Borknagar continues its progressive push on the band’s tenth record Winter Thrice. The band keeps its black metal roots to a minimum. Instead, there is a greater shift towards folk metal and even power metal. The result is a multi-textured record that draws from diverse influences. The opening track and lead single “The Rhymes of the Mountain” meshes pounding drums with baroque style guitars to stellar effect. Vintersorg’s vocals change throughout the song. First, his voice soars like a hawk over a mountain and then morphs into a hellish shriek. The title track blasts through the speakers in galloping fashion. Again, the vocals are a high point as Garm from Ulver takes the lead on this track. The song contrasts between heavy and serene, making it one of the best tracks on the album. The band is more straight ahead on “Cold Runs The River.” The progressive elements are downplayed in favor of bombastic guitars and blastbeats in the middle of the song. The song is not monotonous at all thanks in no small part to the wah-wah guitar leads and gothic chord progressions. The classically structured “When Chaos Calls” pushes through like whips and twists like a winter storm. The double bass drums and dissonant guitars holds the song together while Vintersorg howls like a wolf atop a hill.

The greatest strength of Winter Thrice is the diversity in the songwriting. There are acoustic guitars, blastbeats guttural vocals, and a slight hint of electronica. Borknagar is unconventional in this respect making the album unpredictable but enjoyable. Fans of European metal will probably appreciate Winter Thrice, with its emphasis on melodicism and its classical influence. The record is heavy, but not like the brutality of American death metal. That does not mean American metalheads will not enjoy this record.
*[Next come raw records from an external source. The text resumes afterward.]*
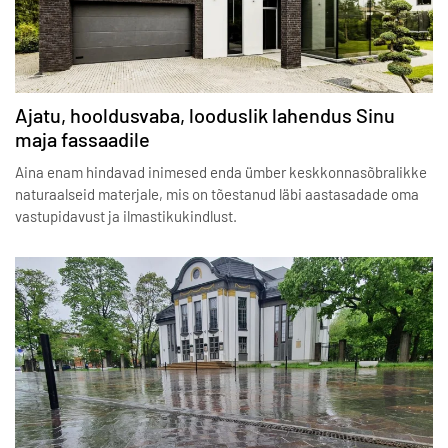
Ajatu, hooldusvaba, looduslik lahendus Sinu
maja fassaadile
Aina enam hindavad inimesed enda ümber keskkonnasõbralikke
naturaalseid materjale, mis on tõestanud läbi aastasadade oma
vastupidavust ja ilmastikukindlust.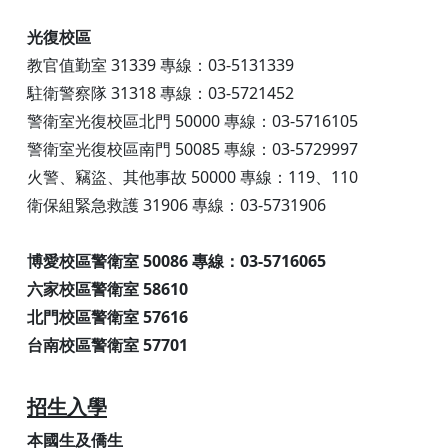
光復校區
教官值勤室 31339 專線：03-5131339
駐衛警察隊 31318 專線：03-5721452
警衛室光復校區北門 50000 專線：03-5716105
警衛室光復校區南門 50085 專線：03-5729997
火警、竊盜、其他事故 50000 專線：119、110
衛保組緊急救護 31906 專線：03-5731906
博愛校區警衛室 50086 專線：03-5716065
六家校區警衛室 58610
北門校區警衛室 57616
台南校區警衛室 57701
招生入學
本國生及僑生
However, the acoustic guitars and electronic elements may not appeal to some of them.

Winter Thrice is a solid record from one of Norway’s greatest metal bands. The band’s musicianship is amazing and the production is lushand clear. Borknagar are not the same band it was 20 years ago, but that is a good thing as the band continues to push itself. Fans of Children of Bodom, Amorphis and Insomnium will enjoy Winter Thrice. It is the perfect soundtrack for the Winter season.